Last week, Golkar officials expressed disappointment with the coalition, which they said ignored Golkar’s ideas on improving the government’s poor performance. They said they wanted the President to reshuffle his Cabinet.
Certain factions in the party have expressed disappointment with Yudhoyono, who offered only three posts in his Cabinet to Golkar, up from two in his previous Cabinet.
Golkar’s current leadership meeting is focused on rural development to reflect Golkar’s stated commitment to defending ordinary people. Aburizal emphasized that Golkar would oppose any government policy that was not in the interest of the common people.
“Golkar will oppose the government’s plan to hike the power rates by 17 percent in 2011 and will review unpopular government policies. Golkar will also fight for concrete programs to address unemployment and poverty,” he said.
One issue that Golkar said it would delve into was Indonesia’s economic growth. Despite beating estimates, Golkar says, the 6.4 percent growth had not contributed significantly to poverty eradication efforts or reducing unemployment.
Political analysts recommended that Golkar quit the coalition and instead focus on its new political agenda, improving public welfare.
Commenting on a possible run for the presidency in 2014, Aburizal said the party was not obliged to nominate him.
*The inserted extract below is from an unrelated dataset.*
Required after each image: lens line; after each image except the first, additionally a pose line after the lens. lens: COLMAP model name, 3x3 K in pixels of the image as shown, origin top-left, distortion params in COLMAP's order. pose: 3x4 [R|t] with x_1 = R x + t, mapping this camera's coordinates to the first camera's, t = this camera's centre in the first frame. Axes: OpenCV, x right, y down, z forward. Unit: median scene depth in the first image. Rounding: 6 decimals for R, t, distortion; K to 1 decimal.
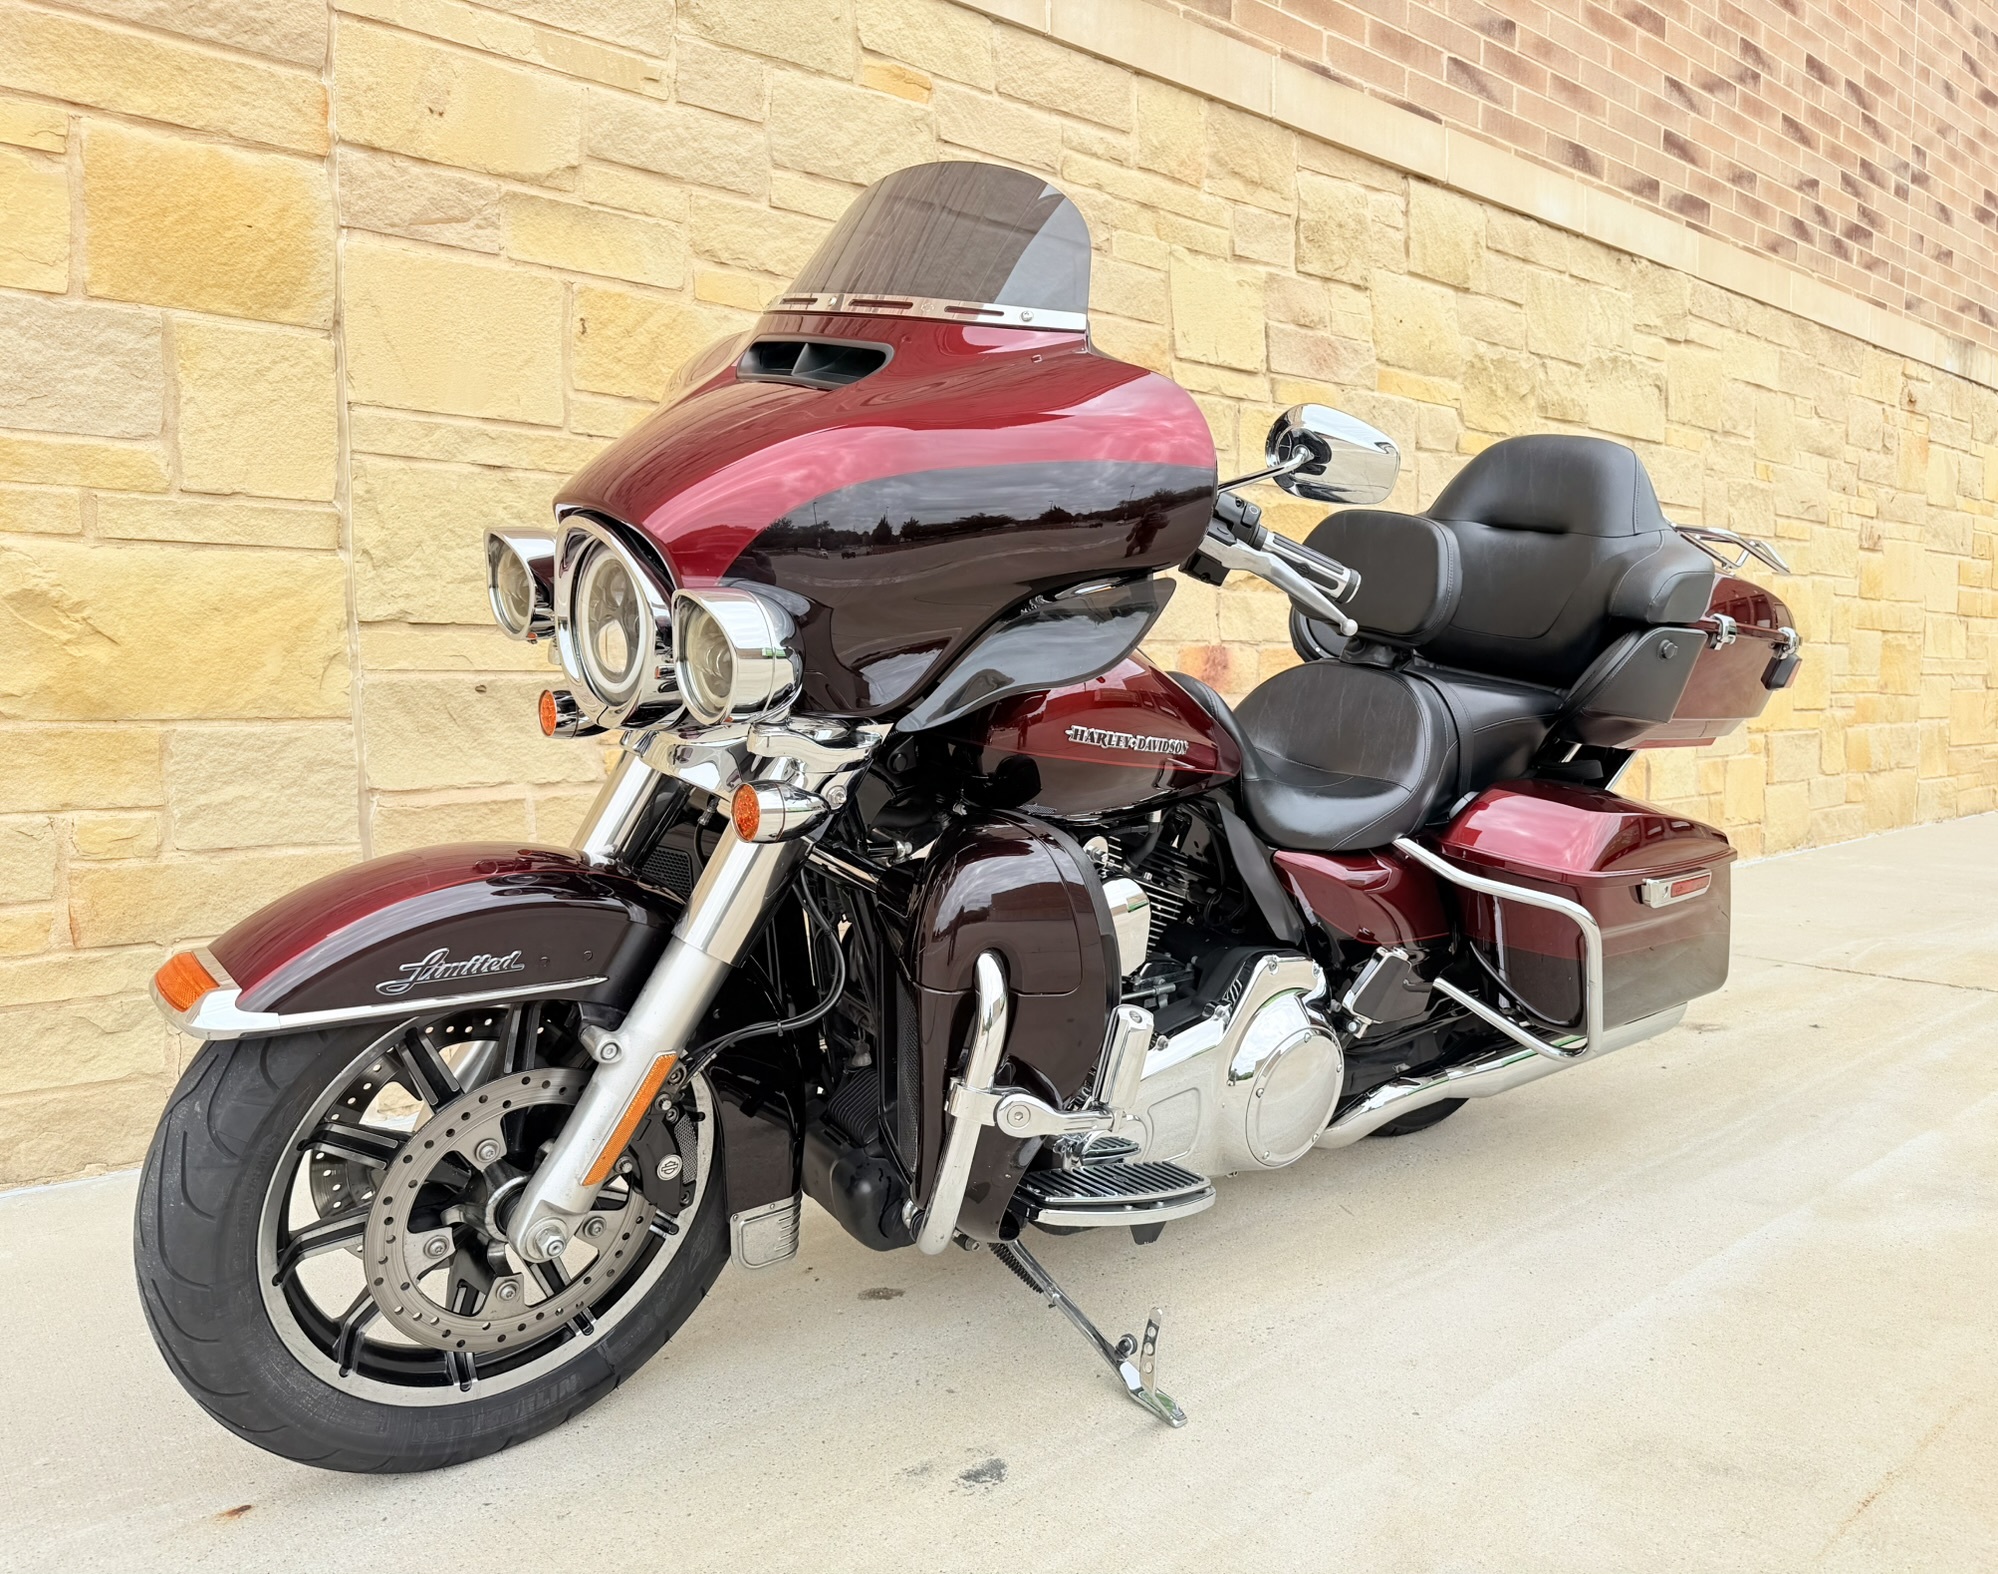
lens RADIAL K [[1497.1, 0, 1055.9], [0, 1497.1, 803.2], [0, 0, 1]] dist [0.020934, -0.030345]
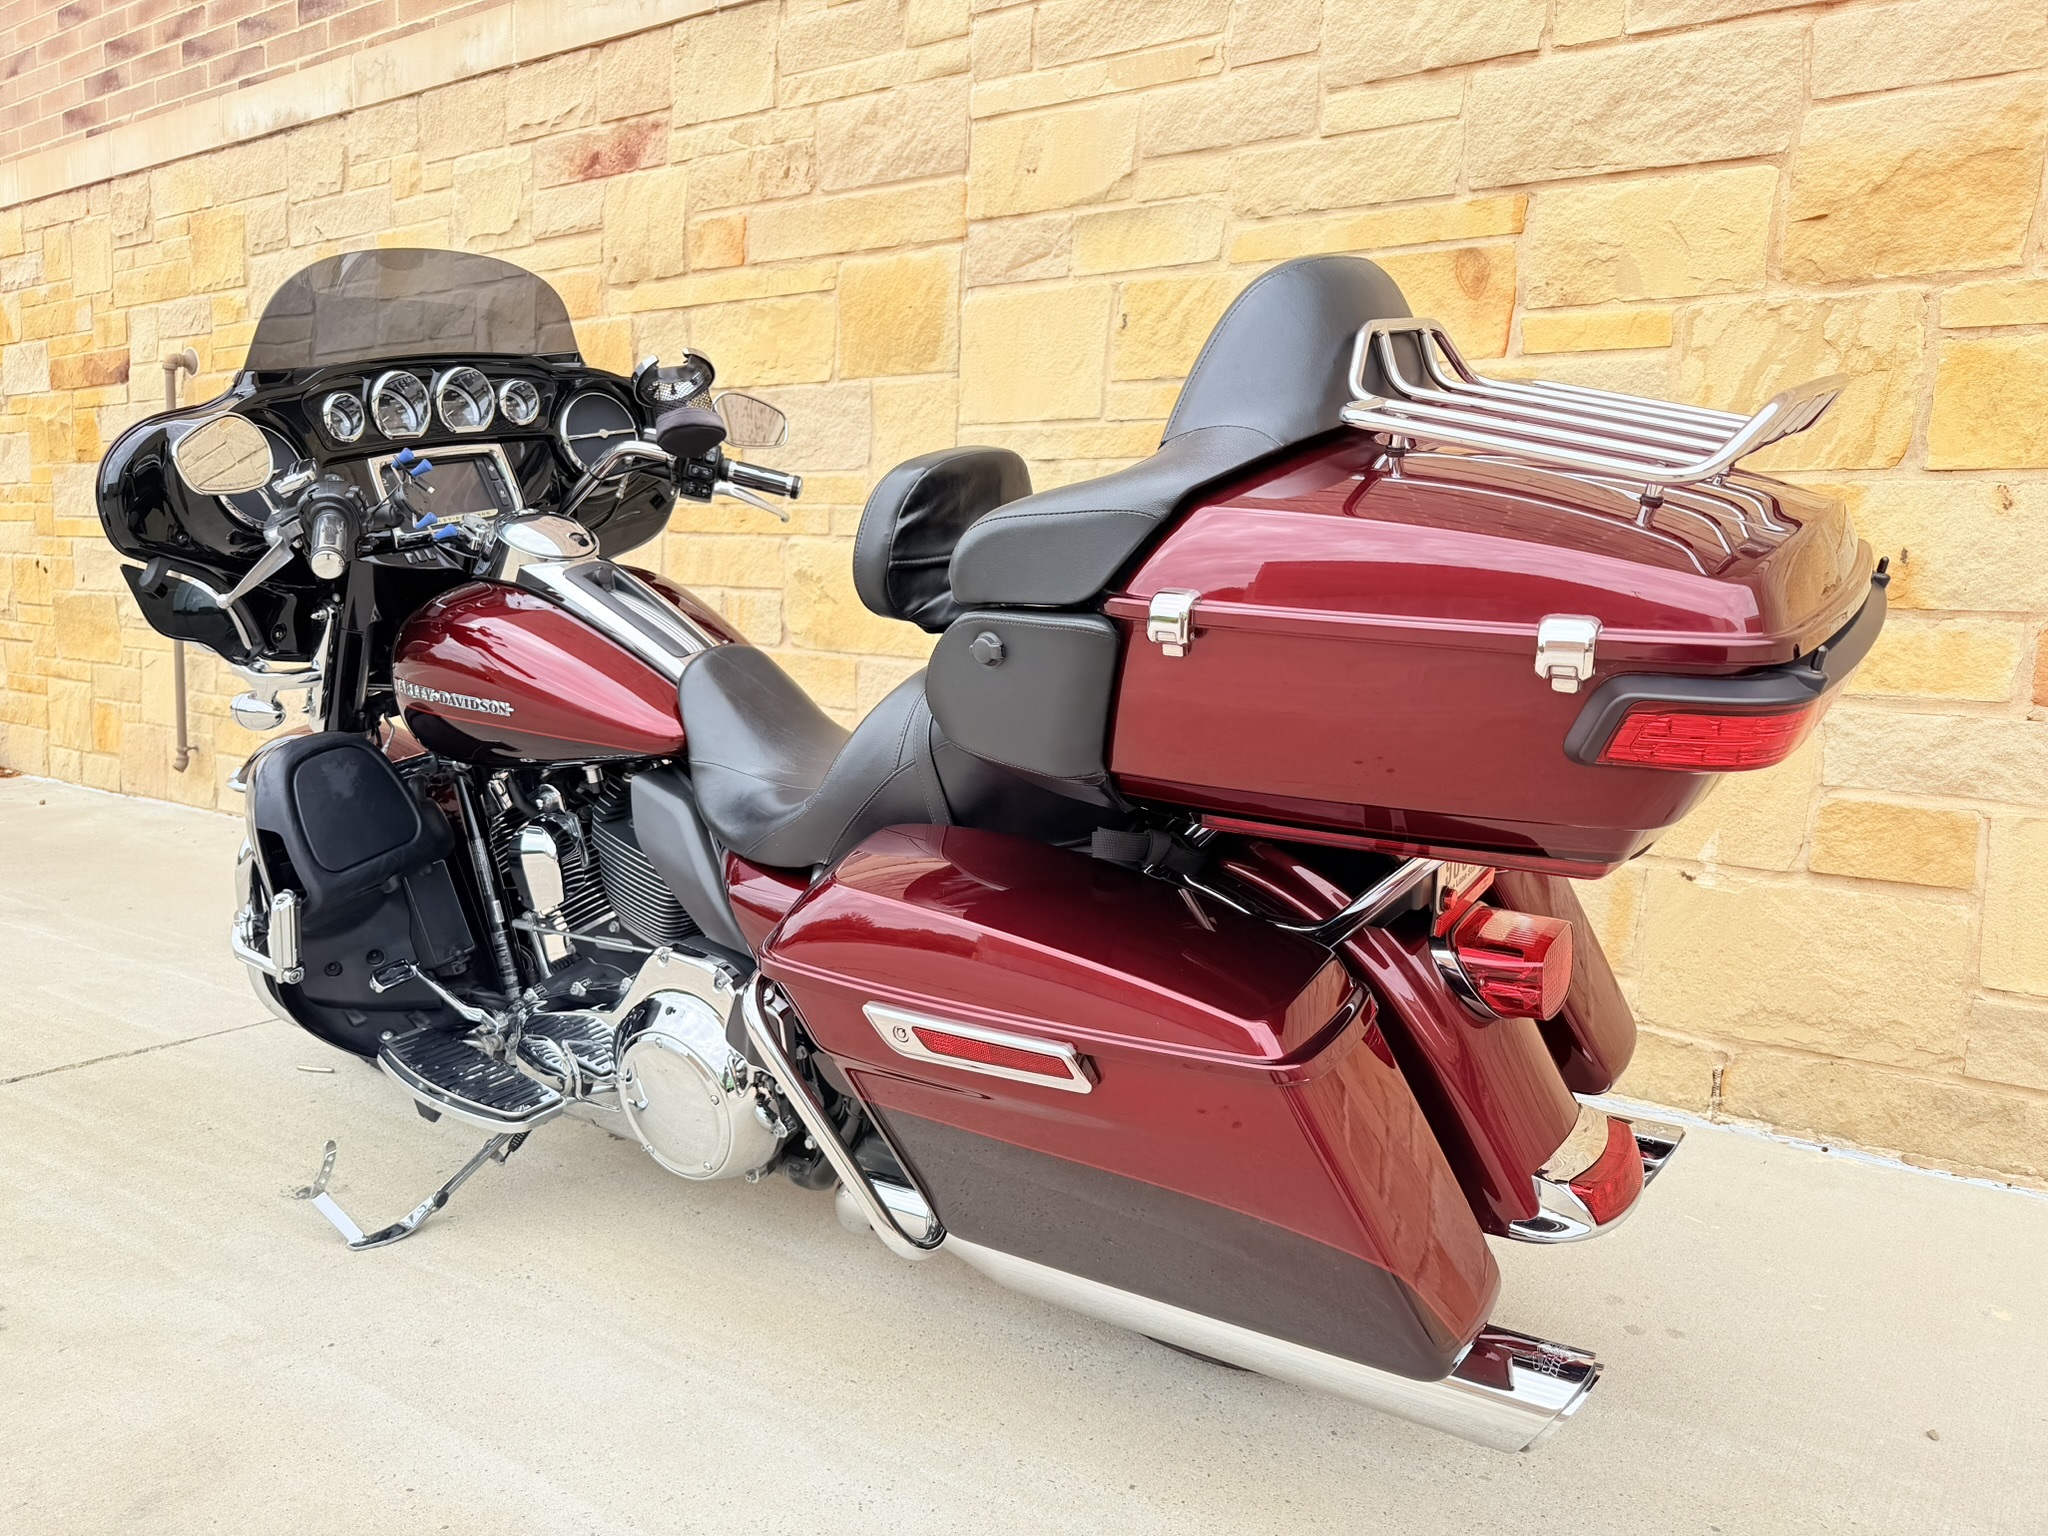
lens RADIAL K [[1464.7, 0, 1011.8], [0, 1464.7, 777.9], [0, 0, 1]] dist [0.003665, -0.013449]
pose [[0.244641, 0.128372, -0.961078, 0.689983], [-0.110935, 0.988394, 0.103783, -0.079530], [0.963247, 0.081228, 0.256042, 0.621183]]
Instead, he said he would pave the way for other, better candidates.
“We will nominate the best person to lead the country.”
In a seminar on nationalism Saturday organized by Golkar, Catholic priest Frans Magnis-Suseno, a professor at the Driyarkara Institute of Philosophy, asked the party to take a leading role in the war against widespread, institutionalized corruption.
“The public is skeptical of the House of Representatives, which has seen many of its members imprisoned for graft and many others charged in court,” he said.
Frans Magnis said corruption, along with increasingly consumption-driven lifestyles, intolerance and social injustice, threatened the nation’s integrity.
Azyumardi Azra, the director of the postgraduate program at Syarif Hidayatullah Islamic University in Ciputat, Banten, said at the seminar that Indonesia should not succumb to demands by hardliners to become an Islamic state, and should maintain the Pancasila as the state ideology, which, he said, was the best alternative for the pluralistic country.